In the equity markets, the sell-off resumed in earnest, with the Nikkei and ASX200 sliding by 1.59% and by 1.07% respectively at the time of writing, with the Hang Seng and CSI300 down 1.15% and 0.82% respectively, the losses coming in spite of Friday’s gains in the U.S, with the U.S futures pointing to a return to the red.

Concerns over the state of the global economy weighed at the start of the week, with negative sentiment over the weekend influencing risk appetite through the session, an IMF-World Bank meeting over the weekend ending with a call for countries to be prepared for risks ahead, stemming from rising geo-political tensions and the ongoing trade war between the U.S and China.

The Day Ahead:

For the EUR, there are no material stats scheduled for release through the European session to provide direction for the EUR, leaving direction through the day hinged on how the European Commission responds to the Italian Coalition government’s budget, the deadline for submissions being today.

At the time of writing, the EUR down 0.11% to $1.1547, with an early reversal reflective of market angst over today’s budget delivery in Brussels.

For the Pound, it’s a quiet day on the economic data front, leaving the markets to focus on Brexit, the week ahead considered to be a make a break for the British government, a resolution to the Irish border and an initial outline of trade terms needed to ease market fears of a “no deal” departure from the EU.
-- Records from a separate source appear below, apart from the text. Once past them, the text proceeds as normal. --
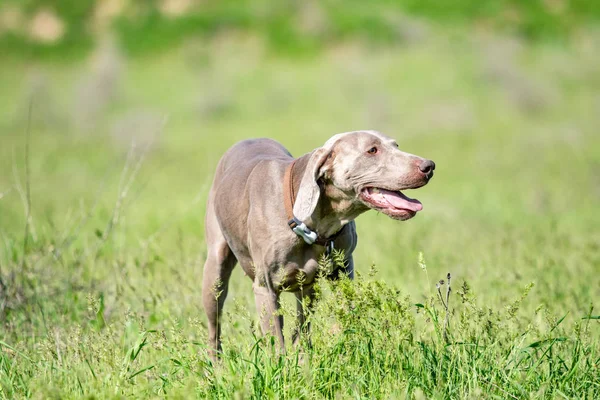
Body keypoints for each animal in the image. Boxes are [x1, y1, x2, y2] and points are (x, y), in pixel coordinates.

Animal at [204, 130, 434, 354]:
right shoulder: (265, 288)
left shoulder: (340, 272)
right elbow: (276, 343)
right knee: (214, 326)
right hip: (215, 272)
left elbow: (338, 316)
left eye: (396, 146)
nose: (429, 166)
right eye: (372, 150)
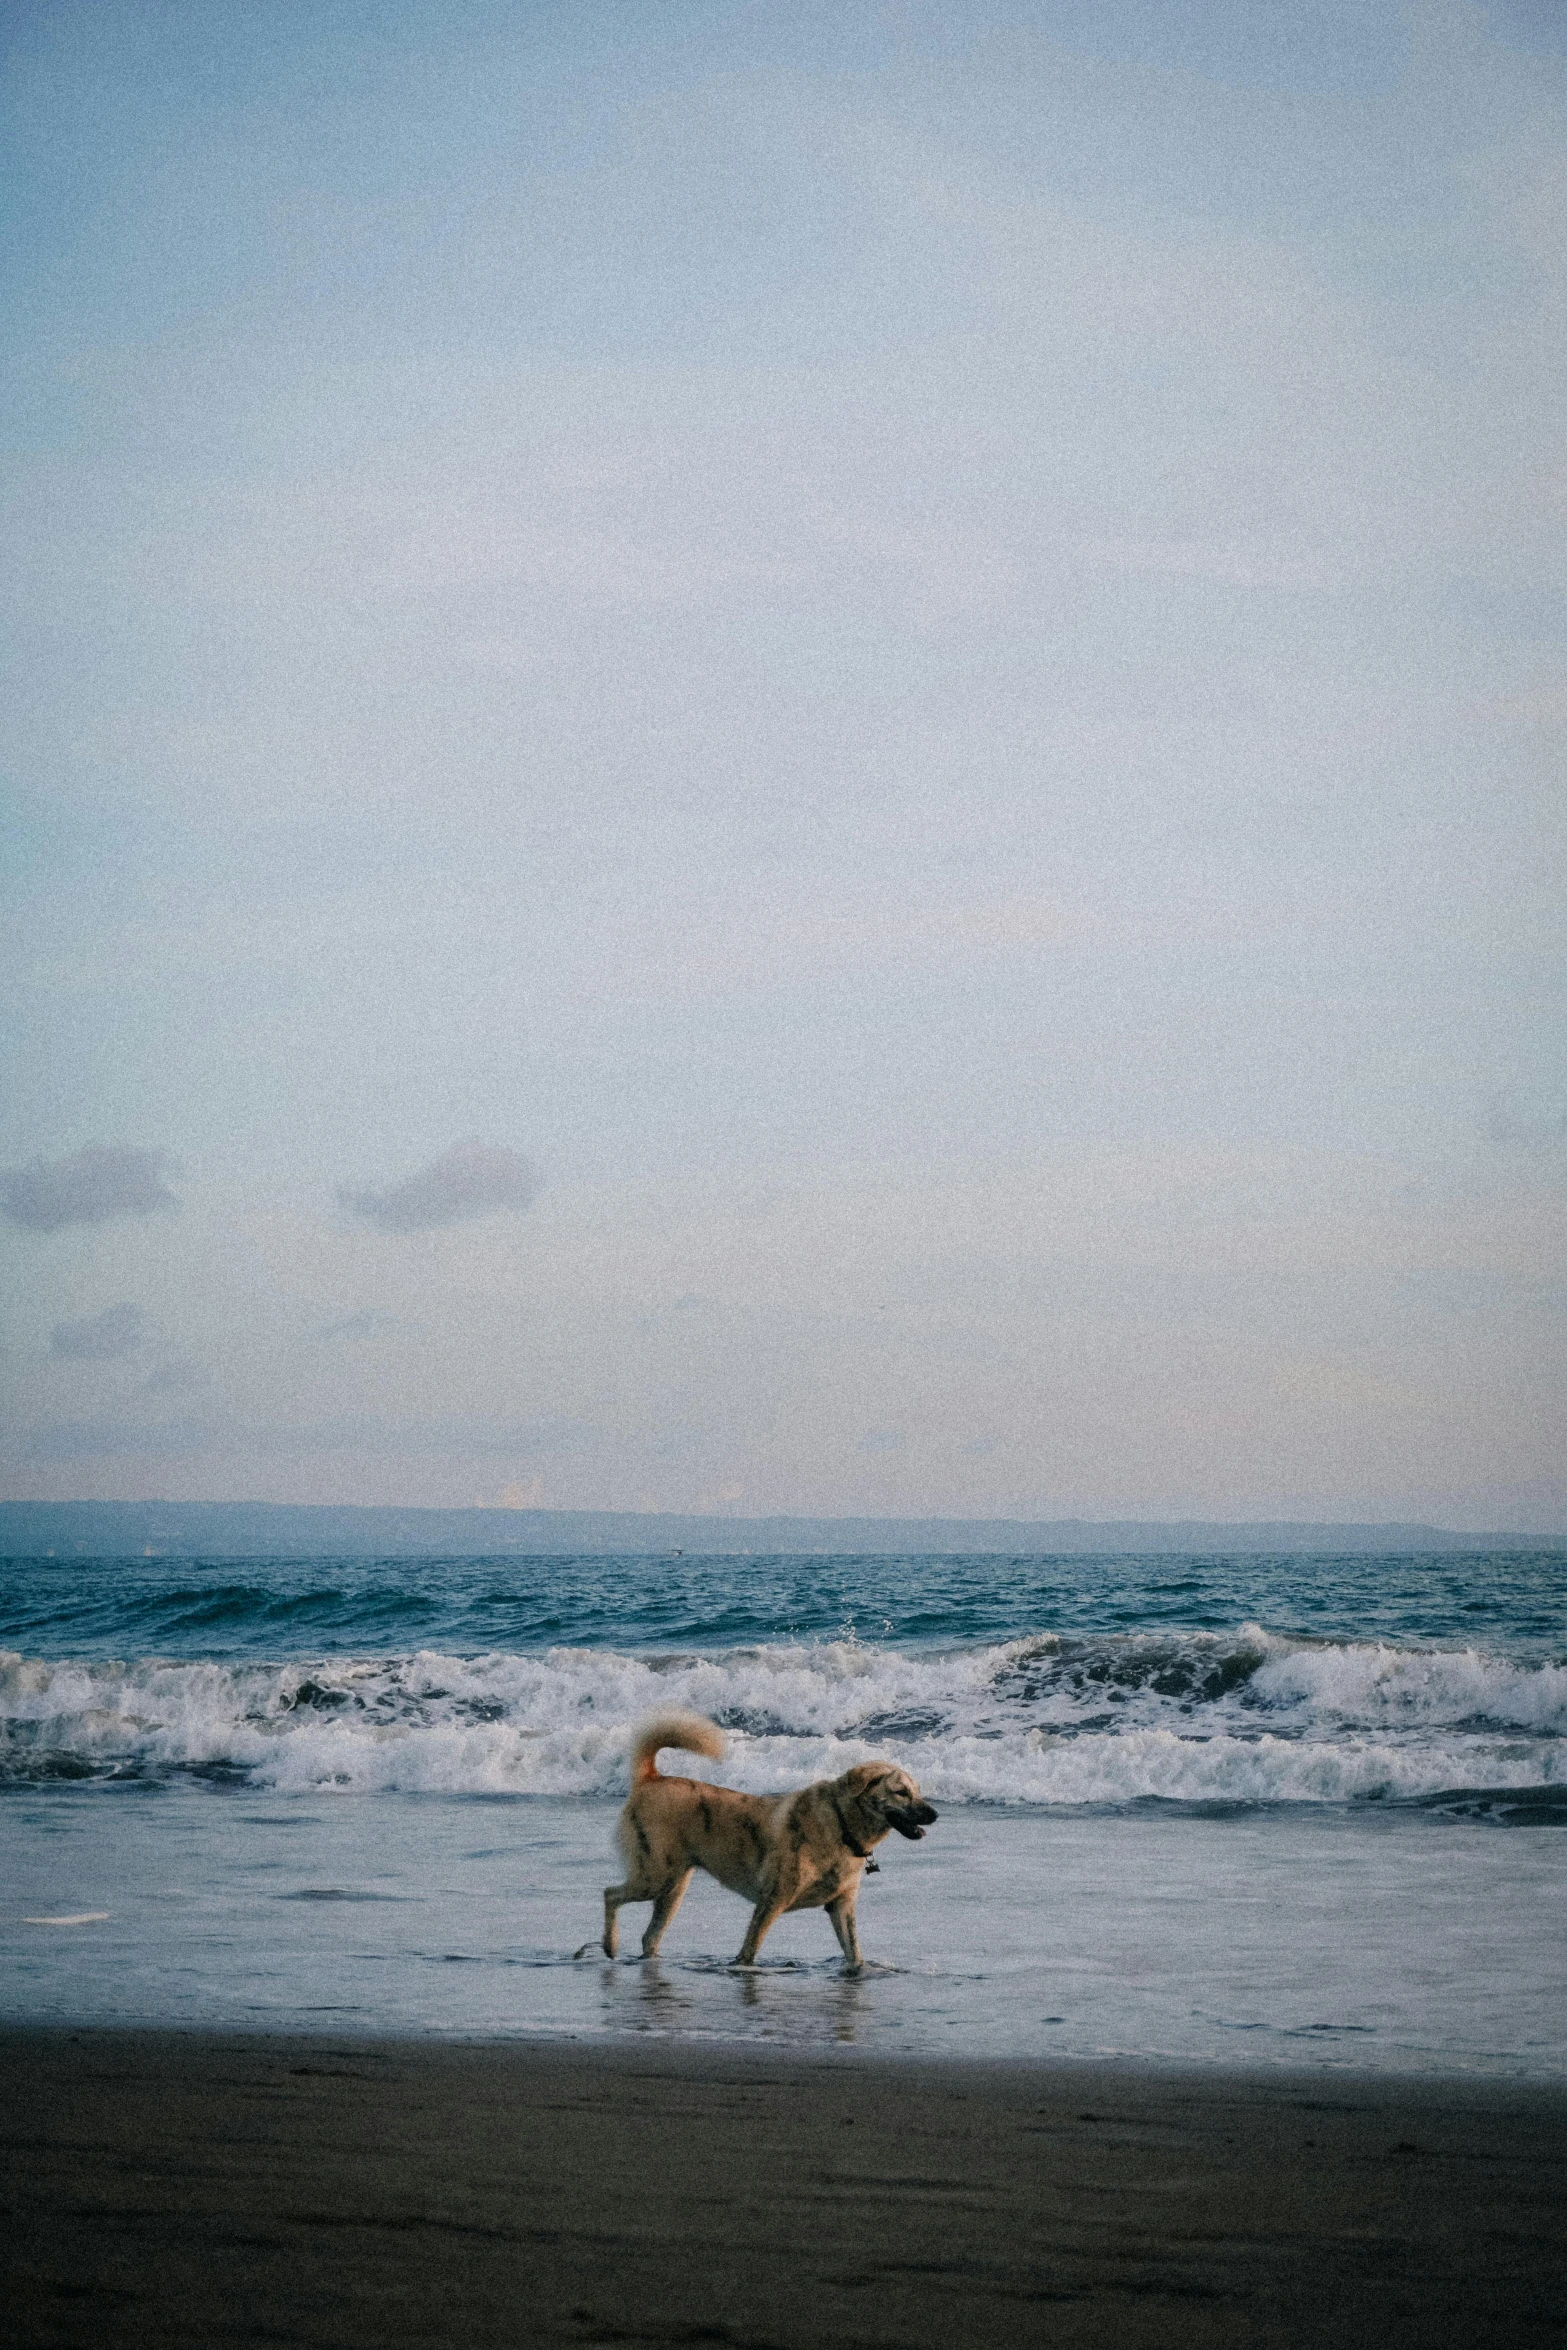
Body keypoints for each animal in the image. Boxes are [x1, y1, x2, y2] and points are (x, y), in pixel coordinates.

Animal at [580, 1710, 939, 1964]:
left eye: (918, 1790)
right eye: (901, 1792)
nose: (935, 1814)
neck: (841, 1825)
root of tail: (651, 1779)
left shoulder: (841, 1907)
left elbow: (855, 1955)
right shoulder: (772, 1900)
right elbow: (750, 1950)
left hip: (673, 1888)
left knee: (649, 1936)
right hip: (655, 1875)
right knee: (610, 1894)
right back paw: (610, 1946)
At the time of writing, the Pound was down 0.36% to $1.3106, a lack of progress on Sunday between Brexit negotiators over the Irish border weighing early in the day, with Brexit chatter to influence through the day.

Across the Pond, economic data out of the U.S includes August business inventories, September retail sales figures and October’s NY Empire State Manufacturing Index.

While we expect the retail sales figures to be the key drive from a data perspective, we can expect some market sensitivity to the business inventory numbers and manufacturing figures as the markets look for any signs of an unusual build-up in inventories to combat trade tariffs and a fall in manufacturing sector activity to affirm recent rumblings out of corporate America over the effects of trade tariffs on margins and profitability.

Outside of the stats, expect risk aversion to drive demand for U.S Treasuries, with any chatter from the Oval Office also of influence, much of the risk aversion and concerns over the global economic outlook attributable to Trump’s trade war with China.

At the time of writing, the Dollar Spot Index was up 0.12% to 95.335, with today’s stats and chatter from the Oval office needing consideration through the day.

For the Loonie, there are no material stats scheduled for release, leaving the Bank of Canada’s business outlook survey to provide the Loonie with direction later today.

The ongoing U.S – China trade war and concerns over the global economy may muddy the monetary policy waters for the BoC, today’s business outlook survey significant in terms of understanding how corporate Canada view the current environment and what lies ahead following the wrapping up of the USMCA.

The Loonie was down 0.01% at C$1.3025 against the U.S Dollar at the time of writing.